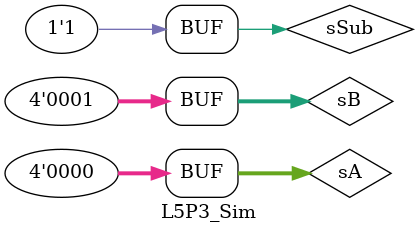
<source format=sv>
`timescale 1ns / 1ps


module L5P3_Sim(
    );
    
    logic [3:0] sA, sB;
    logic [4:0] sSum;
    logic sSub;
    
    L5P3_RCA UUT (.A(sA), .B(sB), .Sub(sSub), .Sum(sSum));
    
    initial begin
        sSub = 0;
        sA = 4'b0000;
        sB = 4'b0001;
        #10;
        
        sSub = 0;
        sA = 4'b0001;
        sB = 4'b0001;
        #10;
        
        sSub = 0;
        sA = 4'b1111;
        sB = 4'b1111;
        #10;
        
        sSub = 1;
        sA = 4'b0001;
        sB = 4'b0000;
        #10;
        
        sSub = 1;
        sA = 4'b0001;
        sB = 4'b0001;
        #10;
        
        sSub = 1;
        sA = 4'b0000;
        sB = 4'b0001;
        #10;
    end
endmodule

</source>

──────────────────────────────

Problem statement: Retype the entries above word for word, minus any images.

Task result:
<source format=sv>
`timescale 1ns / 1ps


module L5P3_Sim(
    );
    
    logic [3:0] sA, sB;
    logic [4:0] sSum;
    logic sSub;
    
    L5P3_RCA UUT (.A(sA), .B(sB), .Sub(sSub), .Sum(sSum));
    
    initial begin
        sSub = 0;
        sA = 4'b0000;
        sB = 4'b0001;
        #10;
        
        sSub = 0;
        sA = 4'b0001;
        sB = 4'b0001;
        #10;
        
        sSub = 0;
        sA = 4'b1111;
        sB = 4'b1111;
        #10;
        
        sSub = 1;
        sA = 4'b0001;
        sB = 4'b0000;
        #10;
        
        sSub = 1;
        sA = 4'b0001;
        sB = 4'b0001;
        #10;
        
        sSub = 1;
        sA = 4'b0000;
        sB = 4'b0001;
        #10;
    end
endmodule

</source>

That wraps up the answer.